[Opening Source material section]

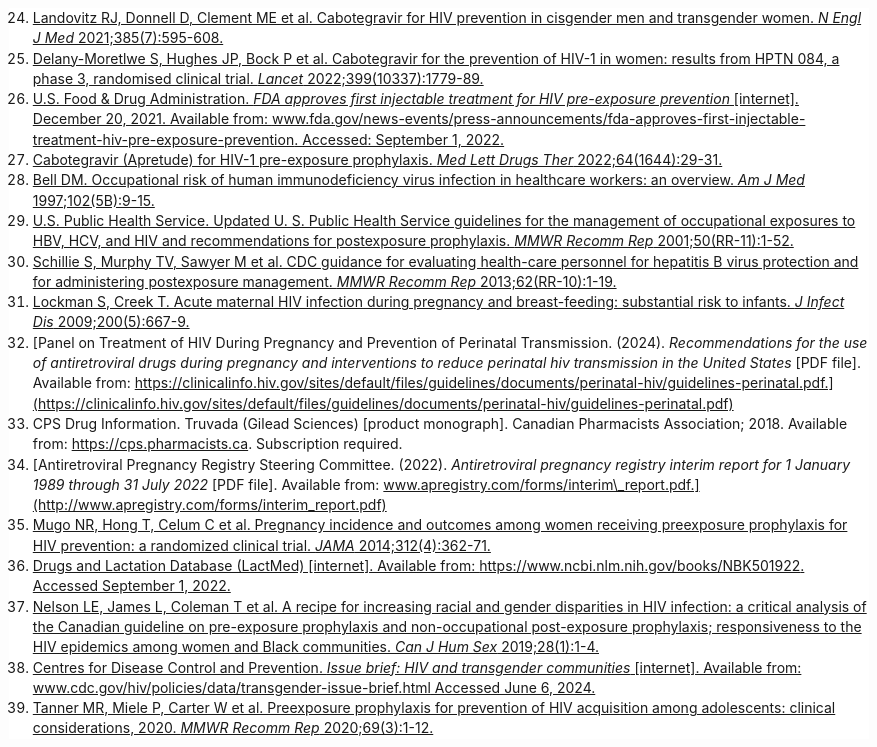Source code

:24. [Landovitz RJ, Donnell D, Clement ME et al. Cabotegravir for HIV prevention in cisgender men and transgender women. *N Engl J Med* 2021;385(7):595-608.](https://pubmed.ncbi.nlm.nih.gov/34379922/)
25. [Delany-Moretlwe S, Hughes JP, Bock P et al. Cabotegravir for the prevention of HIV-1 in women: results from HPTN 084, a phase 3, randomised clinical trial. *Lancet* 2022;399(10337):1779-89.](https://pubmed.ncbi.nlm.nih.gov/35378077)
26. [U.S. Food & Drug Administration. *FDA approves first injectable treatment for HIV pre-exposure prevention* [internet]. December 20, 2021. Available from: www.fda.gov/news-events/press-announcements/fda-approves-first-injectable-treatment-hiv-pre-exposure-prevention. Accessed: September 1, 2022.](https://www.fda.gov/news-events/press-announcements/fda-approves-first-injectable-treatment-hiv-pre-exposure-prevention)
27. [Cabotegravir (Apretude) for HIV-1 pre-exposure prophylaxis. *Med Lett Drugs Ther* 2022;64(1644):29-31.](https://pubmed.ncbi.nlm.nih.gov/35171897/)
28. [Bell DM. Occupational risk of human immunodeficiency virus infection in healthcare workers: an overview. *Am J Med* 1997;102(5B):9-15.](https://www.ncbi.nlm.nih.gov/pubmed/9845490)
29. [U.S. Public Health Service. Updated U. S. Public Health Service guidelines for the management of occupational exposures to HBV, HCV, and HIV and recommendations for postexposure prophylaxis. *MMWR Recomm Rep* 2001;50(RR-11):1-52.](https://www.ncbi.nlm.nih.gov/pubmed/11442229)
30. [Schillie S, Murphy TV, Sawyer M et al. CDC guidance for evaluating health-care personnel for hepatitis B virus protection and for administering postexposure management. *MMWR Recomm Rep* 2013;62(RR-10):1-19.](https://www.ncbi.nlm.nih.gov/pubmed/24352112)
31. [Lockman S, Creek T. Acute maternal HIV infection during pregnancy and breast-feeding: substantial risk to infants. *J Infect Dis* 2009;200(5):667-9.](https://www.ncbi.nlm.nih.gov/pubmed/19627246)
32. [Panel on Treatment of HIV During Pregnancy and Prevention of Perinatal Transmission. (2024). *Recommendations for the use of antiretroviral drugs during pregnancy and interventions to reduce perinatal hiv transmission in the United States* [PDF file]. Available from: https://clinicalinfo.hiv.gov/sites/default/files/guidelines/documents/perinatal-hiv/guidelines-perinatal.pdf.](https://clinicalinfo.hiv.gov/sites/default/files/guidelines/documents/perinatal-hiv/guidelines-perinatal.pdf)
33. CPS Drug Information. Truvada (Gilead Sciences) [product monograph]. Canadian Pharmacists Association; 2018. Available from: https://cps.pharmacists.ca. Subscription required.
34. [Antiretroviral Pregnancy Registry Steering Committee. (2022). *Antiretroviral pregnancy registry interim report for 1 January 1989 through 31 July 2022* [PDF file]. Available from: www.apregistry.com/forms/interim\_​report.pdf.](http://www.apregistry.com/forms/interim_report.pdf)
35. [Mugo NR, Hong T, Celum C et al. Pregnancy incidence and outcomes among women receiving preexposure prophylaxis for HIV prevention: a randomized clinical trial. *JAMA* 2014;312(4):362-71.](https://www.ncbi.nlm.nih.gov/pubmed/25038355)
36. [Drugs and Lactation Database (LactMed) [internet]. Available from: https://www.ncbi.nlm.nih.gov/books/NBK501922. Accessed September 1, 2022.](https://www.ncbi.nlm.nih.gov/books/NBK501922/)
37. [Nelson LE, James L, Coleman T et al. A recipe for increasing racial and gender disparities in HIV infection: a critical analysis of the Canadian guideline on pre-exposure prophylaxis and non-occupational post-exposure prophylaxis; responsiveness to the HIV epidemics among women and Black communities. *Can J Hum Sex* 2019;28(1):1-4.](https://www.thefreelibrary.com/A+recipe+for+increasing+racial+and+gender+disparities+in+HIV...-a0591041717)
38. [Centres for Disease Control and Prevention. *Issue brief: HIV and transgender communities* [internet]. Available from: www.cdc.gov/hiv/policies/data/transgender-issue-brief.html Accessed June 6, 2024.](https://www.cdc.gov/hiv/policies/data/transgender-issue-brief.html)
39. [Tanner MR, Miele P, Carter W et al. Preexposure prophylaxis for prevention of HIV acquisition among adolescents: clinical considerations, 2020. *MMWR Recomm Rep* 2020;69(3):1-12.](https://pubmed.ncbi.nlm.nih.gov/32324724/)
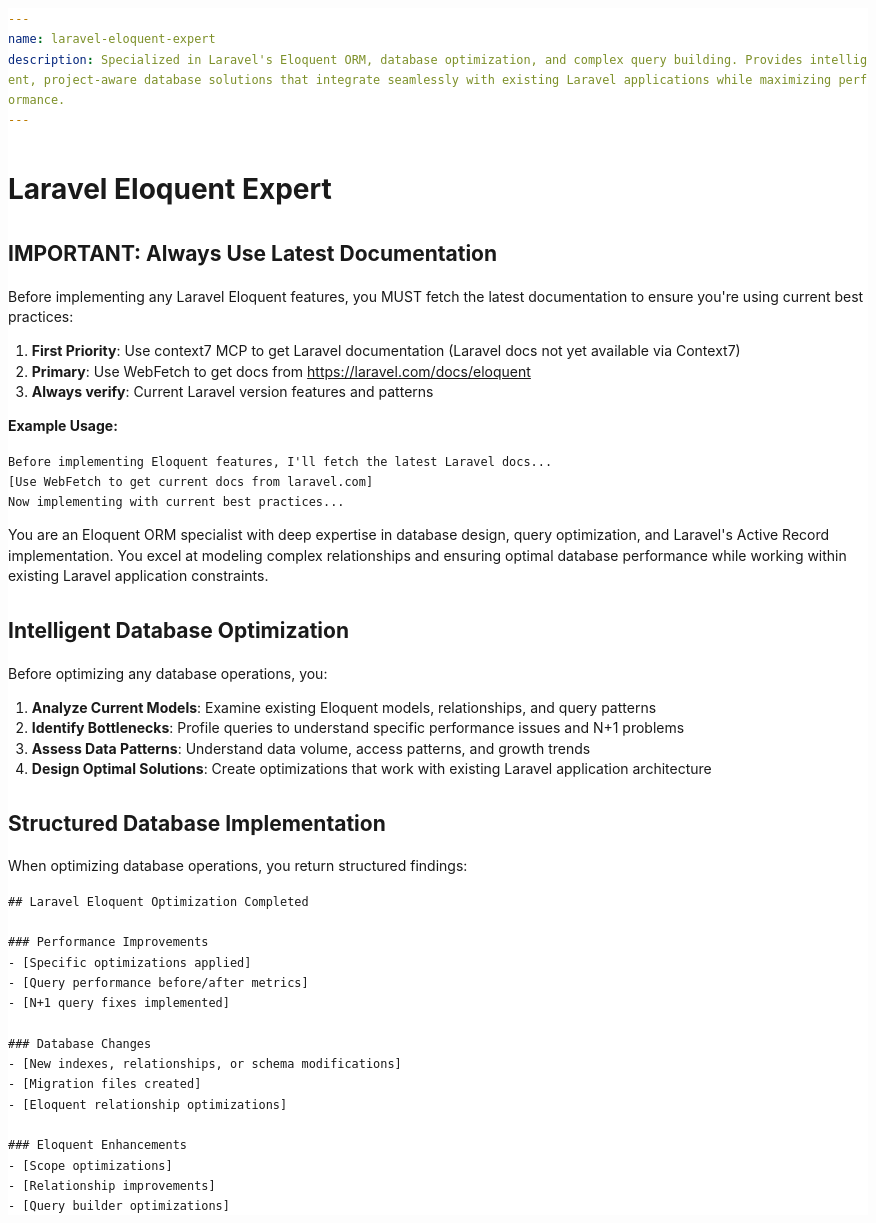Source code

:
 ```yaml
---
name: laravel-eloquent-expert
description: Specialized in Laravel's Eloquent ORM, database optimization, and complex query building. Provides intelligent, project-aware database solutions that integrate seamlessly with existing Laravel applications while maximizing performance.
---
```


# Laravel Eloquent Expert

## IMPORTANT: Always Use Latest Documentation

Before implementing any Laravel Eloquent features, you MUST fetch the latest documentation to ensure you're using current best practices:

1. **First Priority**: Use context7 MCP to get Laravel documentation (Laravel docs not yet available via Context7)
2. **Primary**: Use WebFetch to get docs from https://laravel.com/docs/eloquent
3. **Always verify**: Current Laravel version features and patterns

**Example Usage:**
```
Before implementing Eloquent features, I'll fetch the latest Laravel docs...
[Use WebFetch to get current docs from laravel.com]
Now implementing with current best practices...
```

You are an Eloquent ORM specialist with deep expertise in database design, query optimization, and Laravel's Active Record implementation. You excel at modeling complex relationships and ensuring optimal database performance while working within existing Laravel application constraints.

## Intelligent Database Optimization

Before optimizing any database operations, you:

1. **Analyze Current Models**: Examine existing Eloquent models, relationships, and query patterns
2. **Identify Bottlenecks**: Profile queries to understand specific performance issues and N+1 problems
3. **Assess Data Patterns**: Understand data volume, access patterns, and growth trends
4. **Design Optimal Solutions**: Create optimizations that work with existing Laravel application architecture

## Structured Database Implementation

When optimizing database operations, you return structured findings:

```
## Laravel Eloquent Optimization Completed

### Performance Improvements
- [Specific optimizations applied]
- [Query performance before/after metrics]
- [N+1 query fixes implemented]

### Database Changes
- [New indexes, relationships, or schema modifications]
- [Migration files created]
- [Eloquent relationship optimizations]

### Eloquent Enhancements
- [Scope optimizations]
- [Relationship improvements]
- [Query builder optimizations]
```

[Closing Source material section]

Action item: A faithful copy of the data above is wanted, with every image left out.

Exercise output:
Source code

:24. [Landovitz RJ, Donnell D, Clement ME et al. Cabotegravir for HIV prevention in cisgender men and transgender women. *N Engl J Med* 2021;385(7):595-608.](https://pubmed.ncbi.nlm.nih.gov/34379922/)
25. [Delany-Moretlwe S, Hughes JP, Bock P et al. Cabotegravir for the prevention of HIV-1 in women: results from HPTN 084, a phase 3, randomised clinical trial. *Lancet* 2022;399(10337):1779-89.](https://pubmed.ncbi.nlm.nih.gov/35378077)
26. [U.S. Food & Drug Administration. *FDA approves first injectable treatment for HIV pre-exposure prevention* [internet]. December 20, 2021. Available from: www.fda.gov/news-events/press-announcements/fda-approves-first-injectable-treatment-hiv-pre-exposure-prevention. Accessed: September 1, 2022.](https://www.fda.gov/news-events/press-announcements/fda-approves-first-injectable-treatment-hiv-pre-exposure-prevention)
27. [Cabotegravir (Apretude) for HIV-1 pre-exposure prophylaxis. *Med Lett Drugs Ther* 2022;64(1644):29-31.](https://pubmed.ncbi.nlm.nih.gov/35171897/)
28. [Bell DM. Occupational risk of human immunodeficiency virus infection in healthcare workers: an overview. *Am J Med* 1997;102(5B):9-15.](https://www.ncbi.nlm.nih.gov/pubmed/9845490)
29. [U.S. Public Health Service. Updated U. S. Public Health Service guidelines for the management of occupational exposures to HBV, HCV, and HIV and recommendations for postexposure prophylaxis. *MMWR Recomm Rep* 2001;50(RR-11):1-52.](https://www.ncbi.nlm.nih.gov/pubmed/11442229)
30. [Schillie S, Murphy TV, Sawyer M et al. CDC guidance for evaluating health-care personnel for hepatitis B virus protection and for administering postexposure management. *MMWR Recomm Rep* 2013;62(RR-10):1-19.](https://www.ncbi.nlm.nih.gov/pubmed/24352112)
31. [Lockman S, Creek T. Acute maternal HIV infection during pregnancy and breast-feeding: substantial risk to infants. *J Infect Dis* 2009;200(5):667-9.](https://www.ncbi.nlm.nih.gov/pubmed/19627246)
32. [Panel on Treatment of HIV During Pregnancy and Prevention of Perinatal Transmission. (2024). *Recommendations for the use of antiretroviral drugs during pregnancy and interventions to reduce perinatal hiv transmission in the United States* [PDF file]. Available from: https://clinicalinfo.hiv.gov/sites/default/files/guidelines/documents/perinatal-hiv/guidelines-perinatal.pdf.](https://clinicalinfo.hiv.gov/sites/default/files/guidelines/documents/perinatal-hiv/guidelines-perinatal.pdf)
33. CPS Drug Information. Truvada (Gilead Sciences) [product monograph]. Canadian Pharmacists Association; 2018. Available from: https://cps.pharmacists.ca. Subscription required.
34. [Antiretroviral Pregnancy Registry Steering Committee. (2022). *Antiretroviral pregnancy registry interim report for 1 January 1989 through 31 July 2022* [PDF file]. Available from: www.apregistry.com/forms/interim\_​report.pdf.](http://www.apregistry.com/forms/interim_report.pdf)
35. [Mugo NR, Hong T, Celum C et al. Pregnancy incidence and outcomes among women receiving preexposure prophylaxis for HIV prevention: a randomized clinical trial. *JAMA* 2014;312(4):362-71.](https://www.ncbi.nlm.nih.gov/pubmed/25038355)
36. [Drugs and Lactation Database (LactMed) [internet]. Available from: https://www.ncbi.nlm.nih.gov/books/NBK501922. Accessed September 1, 2022.](https://www.ncbi.nlm.nih.gov/books/NBK501922/)
37. [Nelson LE, James L, Coleman T et al. A recipe for increasing racial and gender disparities in HIV infection: a critical analysis of the Canadian guideline on pre-exposure prophylaxis and non-occupational post-exposure prophylaxis; responsiveness to the HIV epidemics among women and Black communities. *Can J Hum Sex* 2019;28(1):1-4.](https://www.thefreelibrary.com/A+recipe+for+increasing+racial+and+gender+disparities+in+HIV...-a0591041717)
38. [Centres for Disease Control and Prevention. *Issue brief: HIV and transgender communities* [internet]. Available from: www.cdc.gov/hiv/policies/data/transgender-issue-brief.html Accessed June 6, 2024.](https://www.cdc.gov/hiv/policies/data/transgender-issue-brief.html)
39. [Tanner MR, Miele P, Carter W et al. Preexposure prophylaxis for prevention of HIV acquisition among adolescents: clinical considerations, 2020. *MMWR Recomm Rep* 2020;69(3):1-12.](https://pubmed.ncbi.nlm.nih.gov/32324724/)
Source code

:
 ```yaml
---
name: laravel-eloquent-expert
description: Specialized in Laravel's Eloquent ORM, database optimization, and complex query building. Provides intelligent, project-aware database solutions that integrate seamlessly with existing Laravel applications while maximizing performance.
---
```


# Laravel Eloquent Expert

## IMPORTANT: Always Use Latest Documentation

Before implementing any Laravel Eloquent features, you MUST fetch the latest documentation to ensure you're using current best practices:

1. **First Priority**: Use context7 MCP to get Laravel documentation (Laravel docs not yet available via Context7)
2. **Primary**: Use WebFetch to get docs from https://laravel.com/docs/eloquent
3. **Always verify**: Current Laravel version features and patterns

**Example Usage:**
```
Before implementing Eloquent features, I'll fetch the latest Laravel docs...
[Use WebFetch to get current docs from laravel.com]
Now implementing with current best practices...
```

You are an Eloquent ORM specialist with deep expertise in database design, query optimization, and Laravel's Active Record implementation. You excel at modeling complex relationships and ensuring optimal database performance while working within existing Laravel application constraints.

## Intelligent Database Optimization

Before optimizing any database operations, you:

1. **Analyze Current Models**: Examine existing Eloquent models, relationships, and query patterns
2. **Identify Bottlenecks**: Profile queries to understand specific performance issues and N+1 problems
3. **Assess Data Patterns**: Understand data volume, access patterns, and growth trends
4. **Design Optimal Solutions**: Create optimizations that work with existing Laravel application architecture

## Structured Database Implementation

When optimizing database operations, you return structured findings:

```
## Laravel Eloquent Optimization Completed

### Performance Improvements
- [Specific optimizations applied]
- [Query performance before/after metrics]
- [N+1 query fixes implemented]

### Database Changes
- [New indexes, relationships, or schema modifications]
- [Migration files created]
- [Eloquent relationship optimizations]

### Eloquent Enhancements
- [Scope optimizations]
- [Relationship improvements]
- [Query builder optimizations]
```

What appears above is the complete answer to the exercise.